*** Reading text ***
Comparative Pharmacology of the Human CD19/CD3 Bispecific T-Cell Engager (BiTE®) Antibody Blinatumomab with the Hybrid Murine Surrogate CD19/CD3 BiTE Antibody hyS103

Abstract

Blinatumomab is a bispecific single-chain antibody of the BiTE® class that binds human CD19 (B-cells) and CD3 (T-cells). Blinatumomab directs T-cells to lyse B-cells and is in clinical trials for the treatment of B-cell malignancies. Alternative routes of administration are under consideration. A hybrid murine surrogate BITE antibody, hyS103, was developed for use in human CD19 transgenic (CD19TG) mice as a potential pharmacologically-relevant species model for predicting human toxicity of blinatumomab. In vitro and in vivo pharmacology of hyS103 were assessed. HyS103 had a lower affinity to CD3, similar affinity to CD19 and a resulting potency that was lower than blinatumomab. Unexpectedly, hyS103 induced non-specific B-cell lysis and T-cell activation. CD19TG mice administered hyS103 were depleted of B-cells, and had measured T-cell activation and serum cytokines. HyS103-treated wild-type mice had non-specific B-cell depletion and T-cell activation. Because of these differences and nonspecific activity, hyS103 may misrepresent human toxicity of blinatumomab.
*** End of Reading text ***
● Task item: Quote the blinatumomab abstract above in its entirety, word for word. Draw only on the blinatumomab abstract above.
*** Records supplied ***
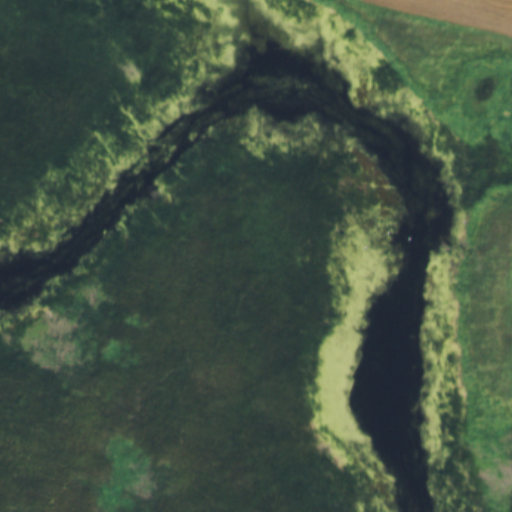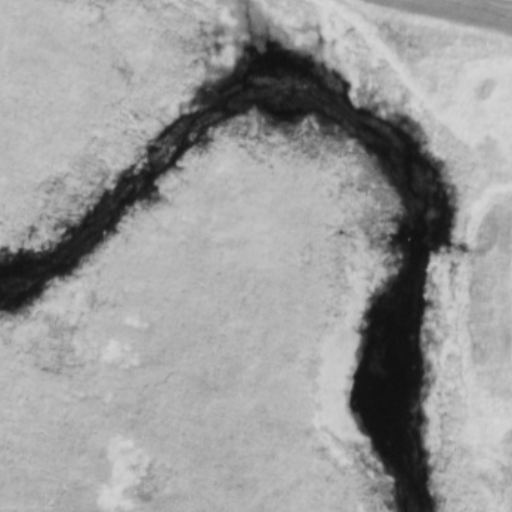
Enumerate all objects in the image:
river: (342, 122)
crop: (510, 307)
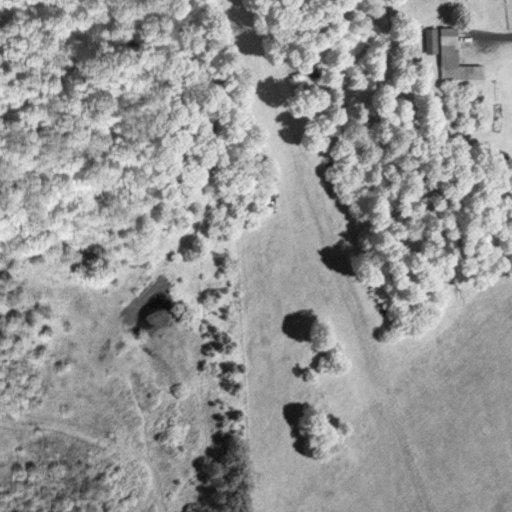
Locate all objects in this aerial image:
road: (486, 37)
building: (448, 54)
road: (195, 255)
road: (96, 442)
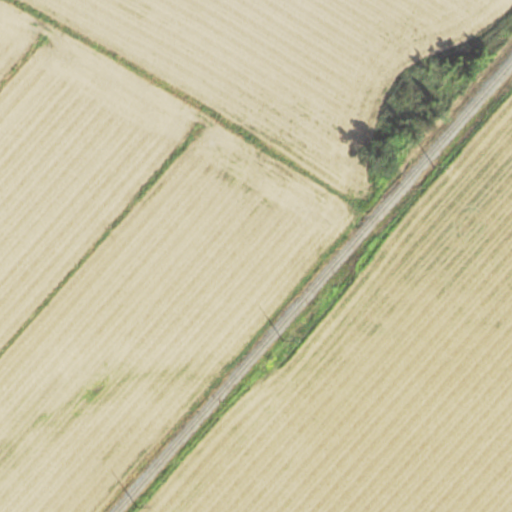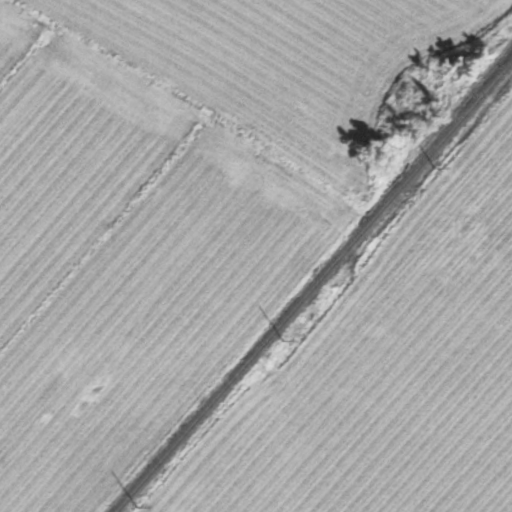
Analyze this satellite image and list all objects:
power tower: (437, 166)
railway: (313, 287)
power tower: (285, 339)
power tower: (138, 507)
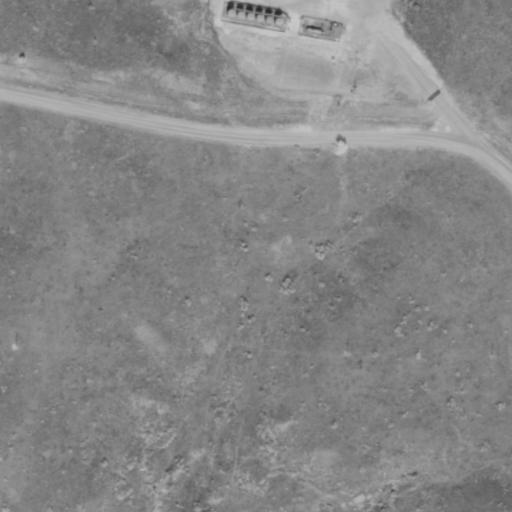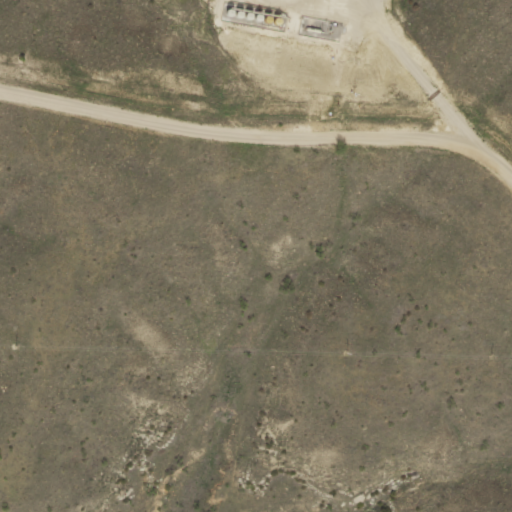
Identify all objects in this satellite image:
road: (258, 140)
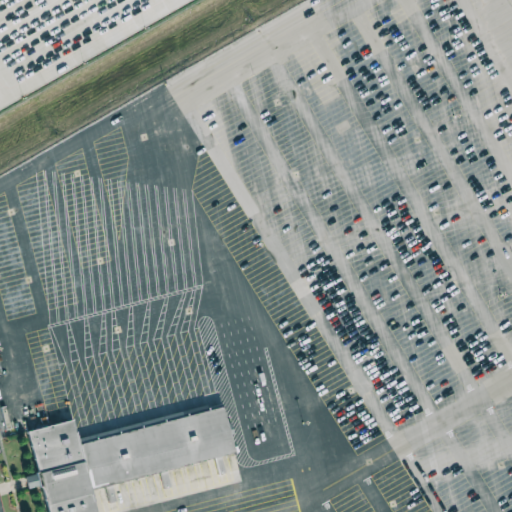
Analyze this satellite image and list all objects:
road: (86, 49)
road: (0, 98)
road: (0, 99)
road: (183, 100)
road: (22, 187)
road: (177, 293)
road: (406, 442)
building: (120, 452)
building: (121, 454)
building: (31, 480)
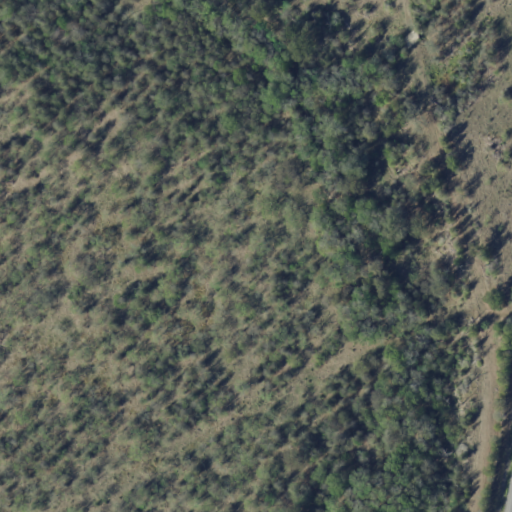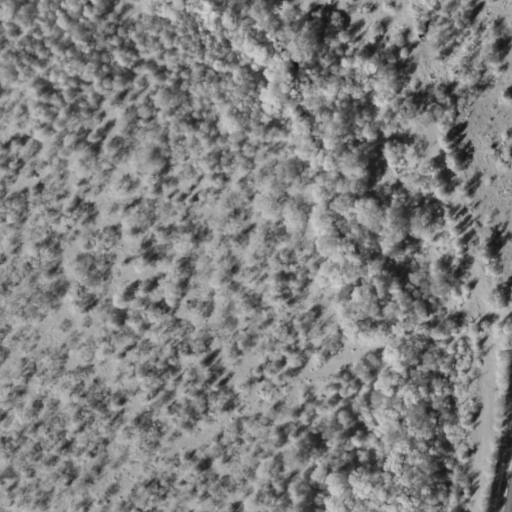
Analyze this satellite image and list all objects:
*** End of Records supplied ***
● Result of this task:
Comparative Pharmacology of the Human CD19/CD3 Bispecific T-Cell Engager (BiTE®) Antibody Blinatumomab with the Hybrid Murine Surrogate CD19/CD3 BiTE Antibody hyS103

Abstract

Blinatumomab is a bispecific single-chain antibody of the BiTE® class that binds human CD19 (B-cells) and CD3 (T-cells). Blinatumomab directs T-cells to lyse B-cells and is in clinical trials for the treatment of B-cell malignancies. Alternative routes of administration are under consideration. A hybrid murine surrogate BITE antibody, hyS103, was developed for use in human CD19 transgenic (CD19TG) mice as a potential pharmacologically-relevant species model for predicting human toxicity of blinatumomab. In vitro and in vivo pharmacology of hyS103 were assessed. HyS103 had a lower affinity to CD3, similar affinity to CD19 and a resulting potency that was lower than blinatumomab. Unexpectedly, hyS103 induced non-specific B-cell lysis and T-cell activation. CD19TG mice administered hyS103 were depleted of B-cells, and had measured T-cell activation and serum cytokines. HyS103-treated wild-type mice had non-specific B-cell depletion and T-cell activation. Because of these differences and nonspecific activity, hyS103 may misrepresent human toxicity of blinatumomab.